Eric had knocked his bottle over. He put his napkin on the spilled beer and popped his bottle on top of that.

He said, ‘Are you intending to take my children away?’

‘What? Why should I?’

‘I can tell you now, I have had that house altered to my specifications, you know. I have a pergola. I’m not moving out, and I’m not selling it. Actually, to tell the truth’ – Eric had a sort of half-grin, half-grimace on his face – ‘I might be better off without my wife and kids.’

‘What?’ said Morgan. ‘What did you say?’

Eric raised his eyebrows at him. 

‘You know what I mean‚’ Eric said.

Morgan’s children were with their mother, the girl away at university, the boy at private school. Both of them were doing well. Morgan had met Eric’s kids only briefly. He had offered to take them in if Caroline was prepared to be with him. He was ready for that, he thought. He didn’t want to shirk the large tasks. But in time one of the kids could, say, become a junkie; the other a teenage prostitute. And Morgan, having fallen for their mother, might find himself burdened. He knew people it had happened to.

Eric said, ‘My children are going to be pretty angry with you when they find out what you’ve done to us.’

‘Yes‚’ said Morgan. ‘Who could blame them?’

‘They’re big and expensive.

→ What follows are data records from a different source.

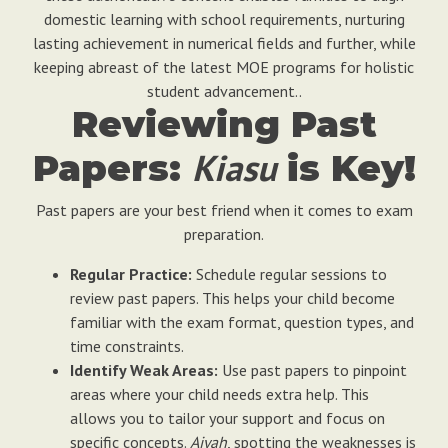
domestic learning with school requirements, nurturing
lasting achievement in numerical fields and further, while
keeping abreast of the latest MOE programs for holistic
student advancement..
Reviewing Past
Kiasu
Papers:
is Key!
Past papers are your best friend when it comes to exam
preparation.
Regular Practice:
Schedule regular sessions to
review past papers. This helps your child become
familiar with the exam format, question types, and
time constraints.
Identify Weak Areas:
Use past papers to pinpoint
areas where your child needs extra help. This
allows you to tailor your support and focus on
specific concepts.
Aiyah
, spotting the weaknesses is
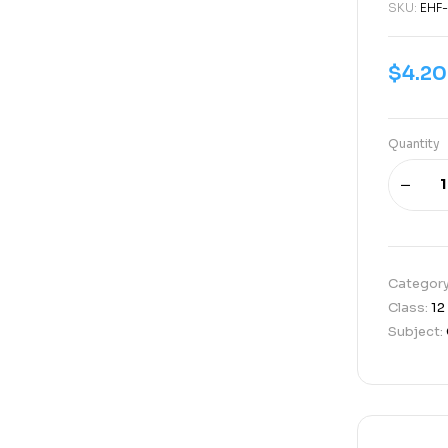
SKU:
EHF-
$
4.20
Quantity
Categor
Class:
12
Subject:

They eat like horses.’

‘Christ.’

Eric said, ‘Do you know about my job?’

‘Not as much as you know about mine, I shouldn’t think.’

Eric didn’t respond, but said, ‘Funny to think of you two talking about me. I bet you’d lie there wishing I’d have a car crash.’

Morgan blinked.

‘It’s prestigious‚’ Eric said. ‘In the newsroom, you know. Well paid. Plenty of action, continuous turnover of stories. But it’s bland, worthless. I can see that now. And the people burn out. They’re exhausted, and on an adrenalin rush at the same time. I’ve always wanted to take up walking … hill-walking, you know, boots and rucksacks. I want to write a novel. And travel, and have adventures. This could be an opportunity.’

Morgan wondered at this. Caroline had said that Eric took little interest in the outside world, except through the medium of journalism. The way things looked, smelled, tasted, held no fascination for him; nor did the inner motives of living people. Whereas Morgan and Caroline, dawdling in a bar with their hands playing on one another, loved to discuss the relationships of mutual acquaintances, as if together they might distil the spirit of a working love.

Morgan picked up his car keys. He said, ‘Sounds good. You’ll be fine then, Eric. Best of luck.’

‘Thanks a bunch.’

Eric showed no sign of moving.

He said, ‘What do you like about her?’

Morgan wanted to shout at him, he wanted to pound on the table in front of him, saying, I love the way she pulls down her clothes, lies on her side and lets me lick and kiss her soft parts, as if I have lifted the dish of life up to my face and burst through it into the wonderland of love for ever!